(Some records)
══════════════════════════════

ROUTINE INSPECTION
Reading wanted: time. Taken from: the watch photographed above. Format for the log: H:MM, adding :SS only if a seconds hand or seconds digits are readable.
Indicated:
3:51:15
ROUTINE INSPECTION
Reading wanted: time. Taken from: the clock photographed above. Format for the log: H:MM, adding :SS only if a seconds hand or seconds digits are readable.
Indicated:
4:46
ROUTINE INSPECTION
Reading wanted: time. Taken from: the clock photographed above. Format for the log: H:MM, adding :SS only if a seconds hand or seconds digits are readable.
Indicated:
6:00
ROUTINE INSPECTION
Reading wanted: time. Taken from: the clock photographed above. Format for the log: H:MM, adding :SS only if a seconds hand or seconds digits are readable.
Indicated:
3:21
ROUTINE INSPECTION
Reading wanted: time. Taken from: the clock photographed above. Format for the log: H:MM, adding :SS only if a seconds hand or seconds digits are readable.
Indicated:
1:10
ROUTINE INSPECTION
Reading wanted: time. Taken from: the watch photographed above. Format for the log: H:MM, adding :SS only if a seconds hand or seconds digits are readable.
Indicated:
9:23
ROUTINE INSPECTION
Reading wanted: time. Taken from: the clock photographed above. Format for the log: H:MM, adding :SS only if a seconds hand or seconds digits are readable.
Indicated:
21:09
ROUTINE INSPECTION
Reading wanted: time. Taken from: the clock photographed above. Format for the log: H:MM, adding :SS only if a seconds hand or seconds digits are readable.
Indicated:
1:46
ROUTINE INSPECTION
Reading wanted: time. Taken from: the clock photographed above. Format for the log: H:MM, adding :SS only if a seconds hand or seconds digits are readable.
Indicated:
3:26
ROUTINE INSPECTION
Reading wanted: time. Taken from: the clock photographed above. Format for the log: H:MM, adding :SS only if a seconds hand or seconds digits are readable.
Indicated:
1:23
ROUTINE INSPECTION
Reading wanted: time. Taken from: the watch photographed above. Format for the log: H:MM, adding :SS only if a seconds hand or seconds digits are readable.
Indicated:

══════════════════════════════

#### REQUIREMENTS:
Present each line of the data above as a JSON list of strings, one string per line, omitting any blank lines.

#### TASK SOLUTION:
[
  "ROUTINE INSPECTION",
  "Reading wanted: time. Taken from: the watch photographed above. Format for the log: H:MM, adding :SS only if a seconds hand or seconds digits are readable.",
  "Indicated:",
  "3:51:15",
  "ROUTINE INSPECTION",
  "Reading wanted: time. Taken from: the clock photographed above. Format for the log: H:MM, adding :SS only if a seconds hand or seconds digits are readable.",
  "Indicated:",
  "4:46",
  "ROUTINE INSPECTION",
  "Reading wanted: time. Taken from: the clock photographed above. Format for the log: H:MM, adding :SS only if a seconds hand or seconds digits are readable.",
  "Indicated:",
  "6:00",
  "ROUTINE INSPECTION",
  "Reading wanted: time. Taken from: the clock photographed above. Format for the log: H:MM, adding :SS only if a seconds hand or seconds digits are readable.",
  "Indicated:",
  "3:21",
  "ROUTINE INSPECTION",
  "Reading wanted: time. Taken from: the clock photographed above. Format for the log: H:MM, adding :SS only if a seconds hand or seconds digits are readable.",
  "Indicated:",
  "1:10",
  "ROUTINE INSPECTION",
  "Reading wanted: time. Taken from: the watch photographed above. Format for the log: H:MM, adding :SS only if a seconds hand or seconds digits are readable.",
  "Indicated:",
  "9:23",
  "ROUTINE INSPECTION",
  "Reading wanted: time. Taken from: the clock photographed above. Format for the log: H:MM, adding :SS only if a seconds hand or seconds digits are readable.",
  "Indicated:",
  "21:09",
  "ROUTINE INSPECTION",
  "Reading wanted: time. Taken from: the clock photographed above. Format for the log: H:MM, adding :SS only if a seconds hand or seconds digits are readable.",
  "Indicated:",
  "1:46",
  "ROUTINE INSPECTION",
  "Reading wanted: time. Taken from: the clock photographed above. Format for the log: H:MM, adding :SS only if a seconds hand or seconds digits are readable.",
  "Indicated:",
  "3:26",
  "ROUTINE INSPECTION",
  "Reading wanted: time. Taken from: the clock photographed above. Format for the log: H:MM, adding :SS only if a seconds hand or seconds digits are readable.",
  "Indicated:",
  "1:23",
  "ROUTINE INSPECTION",
  "Reading wanted: time. Taken from: the watch photographed above. Format for the log: H:MM, adding :SS only if a seconds hand or seconds digits are readable.",
  "Indicated:"
]